◆ Task set:
1. Using the passage on psychedelic religious experience, decide whether each statement agrees with it: (a) Huston Smith was a Professor of Philosophy at M.I.T.; (b) Walter Houston Clark turned against the use of psychedelics; (c) none of the sessions for ministers, priests, rabbis, and theology students was as dramatic as those at the prison. For each, give yes or no and the deciding words from the passage.
2. Carry on the passage on psychedelic religious experience, starting after its final sentence.
### Text for analysis ###
Taking LSD made the religious dimensions of psychedelic experience inescapable. You were plunged into realms where all hitherto accepted belief systems and identity structures were suspended, as everything you called “you” dissolved in pearly streams of liquid color, in pulsing waves of ecstatic sensations, or shattered silently into perfect, symmetrical, crystalline lattices, or shimmering nets of electronic wave-trains. As you returned from these experiences of pure contentless energy, the world of images and categories in which we live our normal lives did indeed seem like a “plastic doll world.”

People came out of these sessions reeling with awe, overwhelmed by experiences of oneness with God and all other beings, shaken to the depths of their nature by the grandeur and power of the divine life-energy processes going on within their own consciousness.

We turned to religious professionals for help. Huston Smith, Professor of Philosophy at M.I.T., friend of Aldous Huxley and author of the bestselling book The Religions of Man, was one of the first to join our project. He remarked that his experiences confirmed and validated what he had been writing about for years. Some of his students came and joined our project. Walter Houston Clark, Dean of the Theological Seminary at Andover-Newton, a kindly, distinguished old gentleman, became, much to our surprise, an enthusiastic advocate of the potentials of psychedelics.

We ran a series of sessions for ministers, priests, rabbis, and theology students. Some of these were more dramatic and violent than any we’d ever experienced at the prison with hardened criminals. Some got caught up in hell-fire and judgment visions; others wanted to immediately force everyone around to convert, confess, and turn to Jesus; some forgot about God and turned to their wives for solace; some left the ministry; some were deeply confirmed in their calling.
### Study material ###
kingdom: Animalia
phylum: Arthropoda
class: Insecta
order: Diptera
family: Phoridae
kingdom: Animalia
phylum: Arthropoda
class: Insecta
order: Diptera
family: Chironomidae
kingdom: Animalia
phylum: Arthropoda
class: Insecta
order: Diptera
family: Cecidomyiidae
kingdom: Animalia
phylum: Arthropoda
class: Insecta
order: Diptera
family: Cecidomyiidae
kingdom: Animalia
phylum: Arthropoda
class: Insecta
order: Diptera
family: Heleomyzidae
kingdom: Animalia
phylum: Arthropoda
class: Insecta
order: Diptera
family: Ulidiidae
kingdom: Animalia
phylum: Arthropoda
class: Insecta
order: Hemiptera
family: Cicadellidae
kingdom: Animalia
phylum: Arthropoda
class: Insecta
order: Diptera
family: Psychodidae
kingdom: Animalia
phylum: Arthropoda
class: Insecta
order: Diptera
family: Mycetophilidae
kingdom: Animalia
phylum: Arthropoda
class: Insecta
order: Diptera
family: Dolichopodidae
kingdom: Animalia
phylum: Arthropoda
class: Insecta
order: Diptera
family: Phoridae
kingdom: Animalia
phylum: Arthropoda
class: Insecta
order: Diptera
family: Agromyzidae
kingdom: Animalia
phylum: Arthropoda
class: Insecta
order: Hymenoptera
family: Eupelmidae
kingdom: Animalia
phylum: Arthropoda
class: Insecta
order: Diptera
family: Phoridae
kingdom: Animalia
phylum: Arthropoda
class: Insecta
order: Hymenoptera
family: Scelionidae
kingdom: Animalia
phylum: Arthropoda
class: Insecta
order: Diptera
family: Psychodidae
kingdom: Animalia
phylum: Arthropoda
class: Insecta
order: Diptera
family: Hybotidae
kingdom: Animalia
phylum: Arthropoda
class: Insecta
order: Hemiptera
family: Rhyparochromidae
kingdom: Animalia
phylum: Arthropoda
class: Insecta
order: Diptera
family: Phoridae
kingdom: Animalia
###
◆ Answers by task:
1.
(a) Yes: "Huston Smith, Professor of Philosophy at M.I.T."
(b) No: "became, much to our surprise, an enthusiastic advocate of the potentials of psychedelics"
(c) No: "Some of these were more dramatic and violent than any we’d ever experienced at the prison with hardened criminals"

2.
One theology graduate student I worked with in a session, a huge, red-haired bear of a man, wrestled with some nameless monsters in his unconscious for hours, sweating and groaning and finally finding release and peace. However, the next day he announced that he didn’t see any value to it, that it wouldn’t help him write his thesis, or help America beat the Russians, and therefore he didn’t want any more of it—an attitude I found frankly bizarre.

Walter Pahnke arrived and began his famous “Good Friday” study, the first and to this date the only controlled, double-blind, bona fide experimental study of mystical experience. Walter was an M.D. from the Midwest, an ordained minister, and getting his Ph.D. in the history of religion at Harvard. His idea was to give a group of divinity students psilocybin, during a Good Friday service, in a chapel. He understood the set and setting hypothesis, and wanted to maximize every factor to produce religious experiences. A control group would be given placebo, at the same time and same place, and neither subject nor experimenter would know who had the drug and who had the active placebo.

It seemed like an insanely outrageous idea, even to us, and we didn’t think it could work. But Walter was a determined, gee-whiz, clean-cut, Boy Scout type, with totally impeccable credentials and impressive backing. Dean Howard Thurman of Boston University Divinity School agreed to the use of his chapel for the service. Andover-Newton Seminary, through Walter Clark, provided volunteer subjects, highly motivated, pretested, and screened. Harvard University, through our psilocybin project, provided the trained guides, who would work with the twenty subjects in small groups. Huston Smith, of M.I.T., was on his doctoral committee.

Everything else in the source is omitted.